===== Data provided =====
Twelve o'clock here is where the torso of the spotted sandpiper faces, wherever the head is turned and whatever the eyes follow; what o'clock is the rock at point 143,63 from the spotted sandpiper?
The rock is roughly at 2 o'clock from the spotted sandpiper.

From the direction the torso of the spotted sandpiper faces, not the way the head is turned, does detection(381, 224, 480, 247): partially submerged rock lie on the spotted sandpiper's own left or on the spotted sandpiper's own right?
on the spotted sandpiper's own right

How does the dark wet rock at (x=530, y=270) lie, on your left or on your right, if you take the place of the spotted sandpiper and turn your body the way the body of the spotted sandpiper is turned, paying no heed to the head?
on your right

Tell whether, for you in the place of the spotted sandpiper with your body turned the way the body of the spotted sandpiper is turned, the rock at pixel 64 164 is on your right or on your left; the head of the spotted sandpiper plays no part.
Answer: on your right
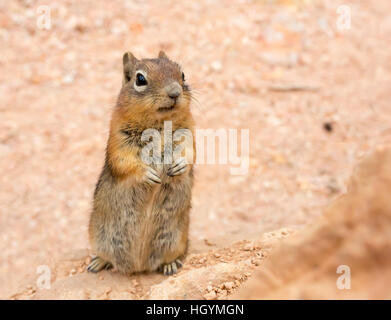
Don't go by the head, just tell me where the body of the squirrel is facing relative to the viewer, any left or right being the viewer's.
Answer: facing the viewer and to the right of the viewer
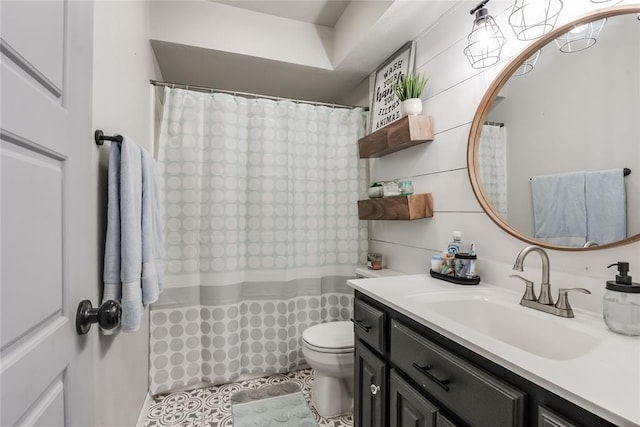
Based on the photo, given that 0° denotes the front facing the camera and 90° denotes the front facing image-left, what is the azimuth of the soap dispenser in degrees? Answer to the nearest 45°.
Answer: approximately 90°

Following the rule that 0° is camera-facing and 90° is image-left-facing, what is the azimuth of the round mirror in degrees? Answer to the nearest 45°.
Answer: approximately 45°

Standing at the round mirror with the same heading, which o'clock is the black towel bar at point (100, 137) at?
The black towel bar is roughly at 12 o'clock from the round mirror.

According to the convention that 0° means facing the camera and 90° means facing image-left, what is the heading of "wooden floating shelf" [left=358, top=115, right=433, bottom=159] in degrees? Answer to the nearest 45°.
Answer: approximately 45°

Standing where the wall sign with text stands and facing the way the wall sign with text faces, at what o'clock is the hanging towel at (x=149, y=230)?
The hanging towel is roughly at 12 o'clock from the wall sign with text.

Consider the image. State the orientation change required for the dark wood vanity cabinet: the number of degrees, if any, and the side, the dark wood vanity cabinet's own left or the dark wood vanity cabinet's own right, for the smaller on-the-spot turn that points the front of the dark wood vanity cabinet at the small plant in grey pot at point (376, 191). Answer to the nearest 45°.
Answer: approximately 90° to the dark wood vanity cabinet's own right
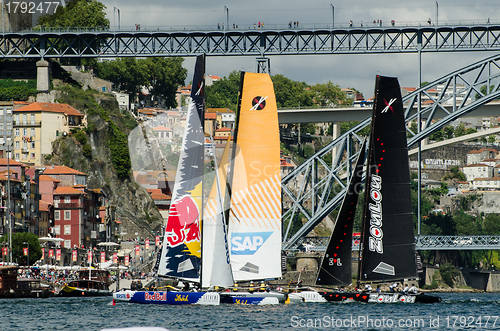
=====
» **Exercise**:
Write out every row above as a numbered list with the blank lines left out, and don't include the pictures.

» **Expected answer**:
1. Twelve o'clock here is where the torso of the spotted sandpiper faces, wherever the head is turned and whatever the eyes follow; what o'clock is the rock at point 143,63 from the spotted sandpiper?
2. The rock is roughly at 2 o'clock from the spotted sandpiper.
3. From the direction the torso of the spotted sandpiper faces, not the way the head is turned, does detection(381, 224, 480, 247): partially submerged rock lie on the spotted sandpiper's own left or on the spotted sandpiper's own right?
4. on the spotted sandpiper's own right
5. How does the dark wet rock at (x=530, y=270) lie, on your left or on your right, if you take the place of the spotted sandpiper and turn your body the way the body of the spotted sandpiper is turned, paying no heed to the head?
6. on your right
7. Tell whether, for you in the place of the spotted sandpiper with your body turned the way the body of the spotted sandpiper is turned, the rock at pixel 64 164 is on your right or on your left; the head of the spotted sandpiper plays no part.
8. Answer: on your right
9. Don't go by the head, just tell me where the body of the squirrel is facing relative to the viewer, any left or right being the viewer's.
10. Answer: facing the viewer and to the right of the viewer
11. Based on the photo, given that 0° denotes the front facing the camera and 90° denotes the front facing image-left, what is the azimuth of the soap dispenser in degrees? Answer to the nearest 45°.
12. Answer: approximately 90°
13. Following the rule that 0° is camera-facing and 90° is image-left-facing, what is the azimuth of the round mirror in degrees? Answer to the nearest 45°.
14. Answer: approximately 45°
15. Standing at the round mirror with the same heading, which o'clock is the black towel bar at point (100, 137) at?
16. The black towel bar is roughly at 12 o'clock from the round mirror.
17. According to the convention that 0° means facing the camera and 90° means facing image-left, what is the heading of "wooden floating shelf" [left=358, top=115, right=433, bottom=159] in degrees? Answer to the nearest 45°.
18. Answer: approximately 45°
19. Standing where the wall sign with text stands and facing the way the wall sign with text faces, at what o'clock is the hanging towel at (x=149, y=230)?
20. The hanging towel is roughly at 12 o'clock from the wall sign with text.
21. Consider the image. State the orientation change required for the dark wood vanity cabinet: the number of degrees, if any, and the side, the dark wood vanity cabinet's own left or the dark wood vanity cabinet's own right, for the smaller on-the-spot turn that points the front of the dark wood vanity cabinet at the small plant in grey pot at point (376, 191). Answer to the nearest 45°.
22. Answer: approximately 90° to the dark wood vanity cabinet's own right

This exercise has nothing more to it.